Vanity Fair has an interesting article about Netflix, Reed Hastings on Netflix's Recent Rise and Fall.
“We weren’t doing the price change to raise profits or something,” he elaborated to me. “We were doing it because we were so focused on becoming the streaming company and the global streaming company that we always wanted to be, and always have wanted to be.” He said that he sees the future of Netflix similarly to how big telephone companies see their futures in wireless, rather than in landline, phones. “Most companies that are great at something—like AOL dialup or Borders bookstores—do not become great at new things people want (streaming for us) because they are afraid to hurt their initial business,” he wrote on the blog.
Hastings took the blame for the failure to communicate better with customers. “In hindsight, I slid into arrogance based upon past success,” he wrote. “But now I see that given the huge changes we have been recently making, I should have personally given a full justification to our members of why we are separating DVD and streaming, and charging for both. It wouldn’t have changed the price increase, but it would have been the right thing to do.”

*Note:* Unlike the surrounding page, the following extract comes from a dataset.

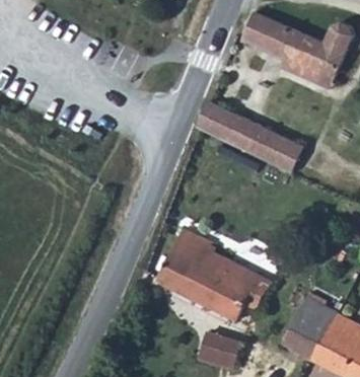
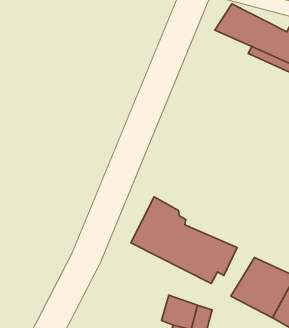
building: [197,98,305,173] -> none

The long article is an interesting read, and concludes with the following:
During our interview, Hastings insisted on putting the whole mess into perspective. “When I look at the challenges that Gandhi had, or the various leaders through history, our challenges pale in comparison to this,” he said. “Over the last 10 years, I’ve read a ton about Winston Churchill and Abraham Lincoln. I’ve worked very hard, but my life’s always been fun. It’s not been the Civil War of 1862. That was dark, and how you hold things together at a time like that is completely different than what we experienced. When we had our stumble—in comparison to a health crisis—I slept well every night. I didn’t get all tense. Our issues were ones that were unfortunate business judgments, not of morality or ethics or scandal.”